— Размочалился! — сердился Федор Ильич. — Уж я и не рад, что приехал к тебе! Много ты пьешь, до безобразности! Посмотрел бы хоть сам на себя! Глаза-то дикие. Ложись-ка спать! По старой дружбе прошу.
— Я тут хозяин! Не лягу! — огрызнулся Нитягин.
— Уложу. Вниз лицом, чтобы, значит, с тобой беды не случилось. — И Синебрюхов пошел к нему.
— Не подходи! — зарычал хозяин на гостя и схватил длинный нож с черной ручкой.

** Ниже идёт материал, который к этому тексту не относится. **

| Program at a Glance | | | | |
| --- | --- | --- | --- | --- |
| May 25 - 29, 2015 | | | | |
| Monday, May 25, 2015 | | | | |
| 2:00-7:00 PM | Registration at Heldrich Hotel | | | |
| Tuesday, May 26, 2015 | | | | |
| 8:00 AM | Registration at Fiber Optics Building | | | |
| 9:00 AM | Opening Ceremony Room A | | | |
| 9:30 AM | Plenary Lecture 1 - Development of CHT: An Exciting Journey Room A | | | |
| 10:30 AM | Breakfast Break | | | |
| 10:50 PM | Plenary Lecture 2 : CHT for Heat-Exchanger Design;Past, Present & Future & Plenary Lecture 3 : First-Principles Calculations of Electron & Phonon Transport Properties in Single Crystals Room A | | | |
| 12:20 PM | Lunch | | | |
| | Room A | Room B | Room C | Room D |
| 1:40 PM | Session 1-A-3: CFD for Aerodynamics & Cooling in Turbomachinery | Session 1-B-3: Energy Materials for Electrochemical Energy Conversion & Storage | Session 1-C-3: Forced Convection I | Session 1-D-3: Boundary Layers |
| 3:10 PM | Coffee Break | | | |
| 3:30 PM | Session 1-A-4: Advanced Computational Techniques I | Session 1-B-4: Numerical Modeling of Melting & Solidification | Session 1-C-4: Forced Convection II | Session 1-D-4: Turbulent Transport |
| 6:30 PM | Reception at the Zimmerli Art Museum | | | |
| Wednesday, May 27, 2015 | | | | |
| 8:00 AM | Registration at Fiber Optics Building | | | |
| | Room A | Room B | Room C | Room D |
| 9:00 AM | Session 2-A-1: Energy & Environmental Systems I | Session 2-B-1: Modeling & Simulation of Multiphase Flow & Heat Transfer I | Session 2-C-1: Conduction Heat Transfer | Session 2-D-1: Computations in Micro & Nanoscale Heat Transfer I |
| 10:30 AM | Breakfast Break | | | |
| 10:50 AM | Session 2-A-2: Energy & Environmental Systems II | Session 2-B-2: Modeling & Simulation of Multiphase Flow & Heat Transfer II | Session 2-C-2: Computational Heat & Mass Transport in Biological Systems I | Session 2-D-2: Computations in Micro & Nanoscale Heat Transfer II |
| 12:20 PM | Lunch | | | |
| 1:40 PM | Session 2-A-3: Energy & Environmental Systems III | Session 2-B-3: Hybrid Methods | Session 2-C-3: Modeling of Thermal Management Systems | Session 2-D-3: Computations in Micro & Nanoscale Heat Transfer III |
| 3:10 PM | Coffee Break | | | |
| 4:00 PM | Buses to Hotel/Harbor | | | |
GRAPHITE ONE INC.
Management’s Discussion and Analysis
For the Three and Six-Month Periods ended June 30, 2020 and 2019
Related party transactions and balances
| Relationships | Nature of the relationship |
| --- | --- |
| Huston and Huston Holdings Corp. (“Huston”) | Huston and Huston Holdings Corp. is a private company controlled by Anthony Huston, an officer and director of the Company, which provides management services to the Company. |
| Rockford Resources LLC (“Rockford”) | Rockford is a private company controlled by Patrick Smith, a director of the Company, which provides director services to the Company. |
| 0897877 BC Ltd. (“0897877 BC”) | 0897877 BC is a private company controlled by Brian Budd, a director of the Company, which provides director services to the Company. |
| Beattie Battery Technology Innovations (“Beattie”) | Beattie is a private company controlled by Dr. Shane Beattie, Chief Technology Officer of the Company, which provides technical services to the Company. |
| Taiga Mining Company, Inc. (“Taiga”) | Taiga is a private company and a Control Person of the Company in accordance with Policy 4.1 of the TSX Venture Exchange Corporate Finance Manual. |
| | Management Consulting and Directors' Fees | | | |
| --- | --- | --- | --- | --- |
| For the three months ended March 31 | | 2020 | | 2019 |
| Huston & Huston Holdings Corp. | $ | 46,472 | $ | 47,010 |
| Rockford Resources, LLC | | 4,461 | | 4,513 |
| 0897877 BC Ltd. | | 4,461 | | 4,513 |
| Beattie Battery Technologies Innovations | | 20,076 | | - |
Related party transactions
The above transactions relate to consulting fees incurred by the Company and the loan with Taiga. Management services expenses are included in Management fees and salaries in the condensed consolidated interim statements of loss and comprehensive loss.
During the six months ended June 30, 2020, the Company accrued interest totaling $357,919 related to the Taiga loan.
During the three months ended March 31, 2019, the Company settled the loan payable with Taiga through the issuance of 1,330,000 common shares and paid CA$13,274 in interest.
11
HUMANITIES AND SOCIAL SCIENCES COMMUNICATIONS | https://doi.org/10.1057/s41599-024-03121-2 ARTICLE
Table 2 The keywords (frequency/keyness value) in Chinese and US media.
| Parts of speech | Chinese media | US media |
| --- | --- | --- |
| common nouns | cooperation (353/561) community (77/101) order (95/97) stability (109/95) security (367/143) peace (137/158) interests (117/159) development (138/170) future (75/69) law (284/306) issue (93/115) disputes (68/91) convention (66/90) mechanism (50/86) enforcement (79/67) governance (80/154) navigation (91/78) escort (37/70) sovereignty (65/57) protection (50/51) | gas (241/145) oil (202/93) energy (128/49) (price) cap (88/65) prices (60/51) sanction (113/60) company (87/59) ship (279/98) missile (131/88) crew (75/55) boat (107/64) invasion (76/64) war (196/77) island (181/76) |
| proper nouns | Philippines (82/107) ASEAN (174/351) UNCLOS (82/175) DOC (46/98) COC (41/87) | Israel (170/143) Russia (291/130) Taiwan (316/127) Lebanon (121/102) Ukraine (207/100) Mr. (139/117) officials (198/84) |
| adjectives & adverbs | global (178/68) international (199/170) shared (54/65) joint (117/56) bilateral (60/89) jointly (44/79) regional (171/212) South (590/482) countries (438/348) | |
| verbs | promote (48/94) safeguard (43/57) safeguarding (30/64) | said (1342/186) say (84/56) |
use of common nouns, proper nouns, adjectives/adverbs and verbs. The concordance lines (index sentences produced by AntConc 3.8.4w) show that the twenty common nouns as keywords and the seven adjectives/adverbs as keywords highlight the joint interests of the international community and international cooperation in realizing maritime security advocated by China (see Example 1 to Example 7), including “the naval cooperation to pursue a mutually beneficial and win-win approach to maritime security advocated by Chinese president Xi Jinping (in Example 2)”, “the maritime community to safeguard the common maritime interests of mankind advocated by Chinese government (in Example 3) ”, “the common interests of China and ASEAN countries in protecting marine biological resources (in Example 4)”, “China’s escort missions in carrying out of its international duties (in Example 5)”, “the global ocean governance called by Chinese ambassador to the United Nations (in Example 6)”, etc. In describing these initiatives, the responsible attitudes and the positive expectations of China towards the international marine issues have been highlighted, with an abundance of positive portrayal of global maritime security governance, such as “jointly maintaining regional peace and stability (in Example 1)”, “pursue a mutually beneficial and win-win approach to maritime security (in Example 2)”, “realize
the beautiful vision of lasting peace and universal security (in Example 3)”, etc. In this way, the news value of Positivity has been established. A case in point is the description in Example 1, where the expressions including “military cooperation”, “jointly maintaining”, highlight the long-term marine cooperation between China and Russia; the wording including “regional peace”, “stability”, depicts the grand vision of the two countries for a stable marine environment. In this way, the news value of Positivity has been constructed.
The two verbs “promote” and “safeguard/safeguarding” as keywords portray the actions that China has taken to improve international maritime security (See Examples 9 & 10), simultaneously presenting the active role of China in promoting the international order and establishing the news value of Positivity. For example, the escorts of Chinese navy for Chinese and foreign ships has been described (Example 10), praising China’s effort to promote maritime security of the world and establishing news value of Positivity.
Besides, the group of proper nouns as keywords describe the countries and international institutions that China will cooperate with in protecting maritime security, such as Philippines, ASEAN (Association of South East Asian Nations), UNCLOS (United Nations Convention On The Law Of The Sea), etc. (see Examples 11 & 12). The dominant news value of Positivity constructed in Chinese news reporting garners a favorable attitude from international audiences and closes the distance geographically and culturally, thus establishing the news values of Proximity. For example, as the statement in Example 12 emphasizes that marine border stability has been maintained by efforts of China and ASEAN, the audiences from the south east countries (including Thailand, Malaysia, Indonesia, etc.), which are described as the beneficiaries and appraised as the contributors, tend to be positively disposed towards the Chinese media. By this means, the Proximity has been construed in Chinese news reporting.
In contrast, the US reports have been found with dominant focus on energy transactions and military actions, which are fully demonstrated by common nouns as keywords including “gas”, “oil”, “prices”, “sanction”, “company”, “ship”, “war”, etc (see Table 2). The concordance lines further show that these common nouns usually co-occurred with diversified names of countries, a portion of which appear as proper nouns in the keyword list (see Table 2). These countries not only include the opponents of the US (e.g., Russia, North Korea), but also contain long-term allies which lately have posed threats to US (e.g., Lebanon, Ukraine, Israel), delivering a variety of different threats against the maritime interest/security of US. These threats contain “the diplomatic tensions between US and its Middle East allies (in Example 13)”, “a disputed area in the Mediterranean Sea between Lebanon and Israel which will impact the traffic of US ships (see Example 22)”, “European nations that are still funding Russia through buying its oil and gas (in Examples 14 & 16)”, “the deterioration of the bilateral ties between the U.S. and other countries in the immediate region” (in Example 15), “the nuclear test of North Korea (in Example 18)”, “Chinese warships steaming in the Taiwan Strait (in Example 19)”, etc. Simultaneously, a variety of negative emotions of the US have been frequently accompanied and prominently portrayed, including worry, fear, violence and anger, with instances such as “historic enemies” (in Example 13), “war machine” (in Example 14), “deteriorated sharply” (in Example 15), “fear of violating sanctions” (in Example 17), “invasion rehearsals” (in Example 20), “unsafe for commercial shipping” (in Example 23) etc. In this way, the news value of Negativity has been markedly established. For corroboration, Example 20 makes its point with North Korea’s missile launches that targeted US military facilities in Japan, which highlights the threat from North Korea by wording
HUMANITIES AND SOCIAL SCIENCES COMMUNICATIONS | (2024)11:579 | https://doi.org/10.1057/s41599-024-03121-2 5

Синебрюхов, не оробев, но как-то в душе содрогнувшись, стал перебирать в памяти известные ему отражающие удары. Он мог бы повергнуть Ивана Демьяныча кулаком… Мог ударить ногой в живот… Мог просто выбить нож… Но он не верил, что Нитягин сошел с ума окончательно. Прижавшись спиной к косяку, Синебрюхов цепко держал Ивана Демьяныча взглядом и думал:
«Неужели настолько осатанел?! Неужели он так меня ненавидит? Но, бог мой, за что, за что?!»
Иван Демьяныч приблизился к нему вплотную, начал похабно ругаться. Вспомнил все их прежние драки и ссоры, все былые обиды. Брызги слюны долетали до Федора Ильича. А нож мелькал и мелькал перед глазами. Сощуренный взгляд желтых нитягинских глаз выражал вот что:
«Ты побежишь! А я тебе вслед начну улюлюкать! Беги же, беги, мать твою…»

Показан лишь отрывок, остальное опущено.